### EXCERPT
Emergency authorities strongly recommended residents in Buffalo Creek, Buffalo River, Merriang, Merriang South and Nug Nug leave the area immediately.

Across the state there are a further 16 fires at watch and act level.

The emergency warning, issued at 8:50pm, said the fire was spotting into the Nug Nug area and was travelling in a northerly direction up the Buffalo Valley.

Fire crews and aircraft were actively working on the fire.

An evacuation warning, issued at 7:30pm, said if the fire started to produce its own convection column there would be “high potential” for spotting into the Buffalo Valley.

A relief centre is open at the Myrtleford Senior Citizens Centre on Smith Street, while the Latchford Barracks in Bonegilla is full and no longer accepting people.

Christine Andersen said conditions were bad when she left her property at Buffalo River around midday.

“I couldn’t see much in front of me from the smoke, [there was] ash everywhere and you could see the fires through the smoke down the road,” she said.

She is staying with her sister in nearby Myrtleford. It is the third time she has been evacuated this season.

“I’m just renting so I’m not going to stay … it would be awful to wake up in the middle of the night and have flames round the place,” she said.

Incident controller Michael Masters told ABC Goulburn-Murray wind speeds of up to 50kph combined with fire activity would increase the fire’s intensity “significantly”.

### REQUEST A
Condense the paragraph of the fire report that begins "A relief centre is open" into a short bulleted list that keeps its main facts.
### REQUEST B
Copy word for word the passage of the fire report that opens with the words containing "Emergency authorities strongly" and closes with "longer accepting people.".

### DATASET SECTION
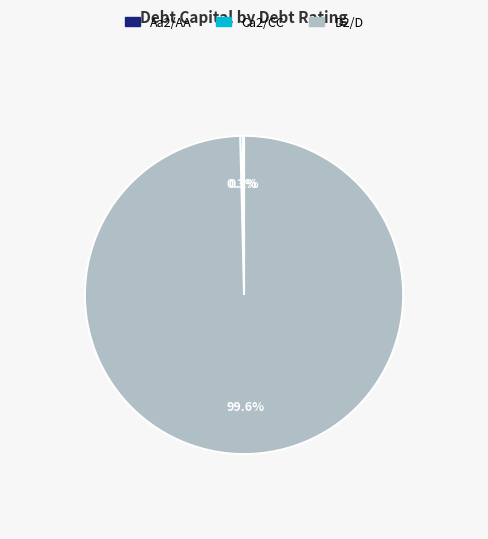

Does any single category account for the majority?

Yes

### ANSWER A
- Relief centre open: Myrtleford Senior Citizens Centre, Smith Street
- Latchford Barracks, Bonegilla: full, no longer accepting people

### ANSWER B
Emergency authorities strongly recommended residents in Buffalo Creek, Buffalo River, Merriang, Merriang South and Nug Nug leave the area immediately.

Across the state there are a further 16 fires at watch and act level.

The emergency warning, issued at 8:50pm, said the fire was spotting into the Nug Nug area and was travelling in a northerly direction up the Buffalo Valley.

Fire crews and aircraft were actively working on the fire.

An evacuation warning, issued at 7:30pm, said if the fire started to produce its own convection column there would be “high potential” for spotting into the Buffalo Valley.

A relief centre is open at the Myrtleford Senior Citizens Centre on Smith Street, while the Latchford Barracks in Bonegilla is full and no longer accepting people.